REQUIREMENT:
Return, word for word, only the lines of the data below that lie between the line with "45 147 1548" and the line with "405 413 18016", those two lines included.

(Dataset entries)
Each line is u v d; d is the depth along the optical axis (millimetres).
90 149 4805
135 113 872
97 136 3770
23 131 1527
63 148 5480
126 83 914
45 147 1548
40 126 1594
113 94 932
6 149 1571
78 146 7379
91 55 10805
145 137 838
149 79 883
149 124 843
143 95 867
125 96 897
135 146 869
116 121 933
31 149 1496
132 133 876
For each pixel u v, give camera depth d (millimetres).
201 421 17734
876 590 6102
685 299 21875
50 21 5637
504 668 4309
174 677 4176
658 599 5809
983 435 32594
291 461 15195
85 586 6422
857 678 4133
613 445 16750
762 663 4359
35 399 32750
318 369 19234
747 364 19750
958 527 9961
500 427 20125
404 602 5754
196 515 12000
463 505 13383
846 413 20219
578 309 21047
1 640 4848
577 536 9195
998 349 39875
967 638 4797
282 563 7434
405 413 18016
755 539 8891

EXERCISE RESULT:
45 147 1548
40 126 1594
113 94 932
6 149 1571
78 146 7379
91 55 10805
145 137 838
149 79 883
149 124 843
143 95 867
125 96 897
135 146 869
116 121 933
31 149 1496
132 133 876
For each pixel u v, give camera depth d (millimetres).
201 421 17734
876 590 6102
685 299 21875
50 21 5637
504 668 4309
174 677 4176
658 599 5809
983 435 32594
291 461 15195
85 586 6422
857 678 4133
613 445 16750
762 663 4359
35 399 32750
318 369 19234
747 364 19750
958 527 9961
500 427 20125
404 602 5754
196 515 12000
463 505 13383
846 413 20219
578 309 21047
1 640 4848
577 536 9195
998 349 39875
967 638 4797
282 563 7434
405 413 18016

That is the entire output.